---------- Passage choisi
Pèlerinage à pied à Jérusalem

LE CHEVEU d'ABRAHAM

Jean Picard ©


Dimanche 26 novembre : de Gbarheb à Mhajjeh.
Yaoum al arhad, 30 sha'ban

Nous n'avons pas entendu le muezzin et c'est Jasim qui nous réveille à six heures. Il donne un coup de brosse dans sa chevelure drue et il est prêt car il a dormi − si peu − en habits de jour. Il nous fait servir le thé et nous quitte rapidement pour un rendez-vous important à Damas.

Nos gestes de préparation pour l'étape sont maintenant très précis et nous pouvons nous hâter avec lenteur. La petite sœur qui passait discrètement par la porte entrouverte les plateaux de thé ou de repas, hier et ce matin, devient plus audacieuse et traîne autour de nous pour enlever théière, verres et plateau. Elle a neuf ans et s'appelle Samia. Elle est donc une fille de la deuxième mère. Quand nous prenons la route, à sept heures, elle est la seule à nous faire des signes d'adieu. Nous avons passé quatorze heures dans cette famille, en compagnie des hommes, sans rien savoir de ce qui se passait dans la partie secrète de la maison, dans le harem. Qui a préparé le thé, le ragoût, le café ? Qui a fait la vaisselle ? Peut-être est-ce la petite Samia qui salue ces deux vieux étrangers vagabonds avec chaleur. Du plus loin que nous pouvons, nous lui rendons son salut avec tendresse. Merci, petite Samia.

Plus on s'éloigne de Damas, plus le chaos volcanique s'efface pour laisser place à une terre organisée. On ne voit pas les cultures, mais on voit que l'homme a déplacé, roulé les pierres de lave pour en faire des alignements parallèles délimitant de grandes bandes de terre où la charrue peut évoluer facilement. Plus loin, quand le courage n'a pas manqué ou quand la terre en valait la peine, les alignements de pierres s'écartent de plus en plus, deviennent des murets qui libèrent en les encerclant de vastes champs de terre noire. On imagine que ce travail est récent alors qu'il date de deux millénaires, quand les romains ont décidé de faire du Hauran un grenier à blé.
--------------------
---------- Extraits de données
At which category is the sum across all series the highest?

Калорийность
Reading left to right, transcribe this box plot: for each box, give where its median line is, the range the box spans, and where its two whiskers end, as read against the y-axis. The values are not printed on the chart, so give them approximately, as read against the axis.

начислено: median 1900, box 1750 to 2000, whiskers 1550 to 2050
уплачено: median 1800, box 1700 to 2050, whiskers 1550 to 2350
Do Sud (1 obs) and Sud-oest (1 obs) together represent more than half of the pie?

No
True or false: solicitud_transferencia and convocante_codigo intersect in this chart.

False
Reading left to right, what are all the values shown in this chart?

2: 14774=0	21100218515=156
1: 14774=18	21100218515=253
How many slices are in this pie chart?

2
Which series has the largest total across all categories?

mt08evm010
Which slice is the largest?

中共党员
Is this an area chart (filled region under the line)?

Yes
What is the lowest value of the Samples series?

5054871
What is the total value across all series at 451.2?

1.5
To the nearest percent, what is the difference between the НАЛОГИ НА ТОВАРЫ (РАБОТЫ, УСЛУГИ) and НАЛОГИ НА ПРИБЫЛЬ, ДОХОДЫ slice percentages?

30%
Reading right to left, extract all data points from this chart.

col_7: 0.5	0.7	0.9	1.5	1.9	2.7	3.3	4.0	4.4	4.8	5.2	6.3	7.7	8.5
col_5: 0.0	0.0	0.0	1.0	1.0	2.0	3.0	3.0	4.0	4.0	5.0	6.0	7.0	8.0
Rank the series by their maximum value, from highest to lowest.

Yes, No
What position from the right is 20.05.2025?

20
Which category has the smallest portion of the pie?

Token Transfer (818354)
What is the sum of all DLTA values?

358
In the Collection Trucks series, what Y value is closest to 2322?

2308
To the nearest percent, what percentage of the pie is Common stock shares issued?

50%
--------------------
*Liste des tâches*:
• a. Indiquez si chacune des affirmations suivantes concorde avec le récit du pèlerinage, en répondant par oui ou par non et en citant les mots décisifs du récit : (i) c'est Jasim qui réveille les voyageurs à six heures ; (ii) Samia a douze ans ; (iii) les alignements de pierres de lave sont un travail récent.
• b. Poursuivez le récit du pèlerinage à partir de sa dernière phrase.
Les entrées n'ont aucun lien avec le récit du pèlerinage.

*Réponses fournies*:
• a.
(i) Oui : « c'est Jasim qui nous réveille à six heures ».
(ii) Non : « Elle a neuf ans et s'appelle Samia. »
(iii) Non : « On imagine que ce travail est récent alors qu'il date de deux millénaires ».

• b.
On arrive à Al Sanameyn, un gros bourg qui digère difficilement l'immense foule rassemblée pour le marché. Comme on apprend qu'il y a un bureau de poste, on fait une pause chez un gargotier-rôtisseur de poulets qui veut bien nous servir du thé, et nous écrivons rapidement quelques lettres et cartes postales. Le courrier est pour moi une tâche ardente pour égrener des messages d'amour et d'amitié. C'est peut-être aussi une forme de narcissisme comme me le fait remarquer Boutros. C'est vrai que j'écris laborieusement, lentement. "Comme sur un miroir" suggère Patrick.

On reprend la route. On croise quelques oliveraies. Là-bas, sur notre droite, à une vingtaine de kilomètres, le plateau du Golan et la ville de Qunaytra, complètement détruite par les Israéliens pendant la guerre des six jours. Avec sa triple rangée de positions militaires, syrienne, onusienne et israélienne. Sans cette fichue situation, nous aurions pu entrer en Israël par le nord et marcher sur les pas de Jésus à travers la Galilée et la Samarie.

En attendant, nous faisons la pause repas au bord de la route à l'ombre d'une rangée de caroubiers, à proximité d'une station-service. Son gardien ne manque pas de nous héler de loin pour nous proposer le thé. C'est une station très modeste qui ne comporte qu'un local de gardiennage, grand comme la cuisine d'un appartement moderne et deux pompes de distribution de carburant. Deux voitures se sont arrêtées pendant notre casse-croûte et sont reparties bredouilles : pas de gas-oil.

Quand on entre dans le local du gardien, on est surpris par la nudité du lieu : Un téléphone posé au sol, un vieux fauteuil de bureau réformé et un incontournable brasero (majmara). Les ustensiles pour le thé sont sur le rebord de la fenêtre. Notre hôte doit avoir fréquemment des invités car il possède cinq verres. Ils ne sont pas propres, mais ils portent l'inscription "ahlan oua sahlan". Pour Patrick et pour moi, ce moment simple de partage est toujours un moment merveilleux. On a l'impression de donner autant qu'on reçoit car notre homme est émerveillé de tout ce qu'on lui raconte ; et il est très questionneur. Je suis persuadé qu'il va répéter notre aventure aux uns et aux autres, à l'infini.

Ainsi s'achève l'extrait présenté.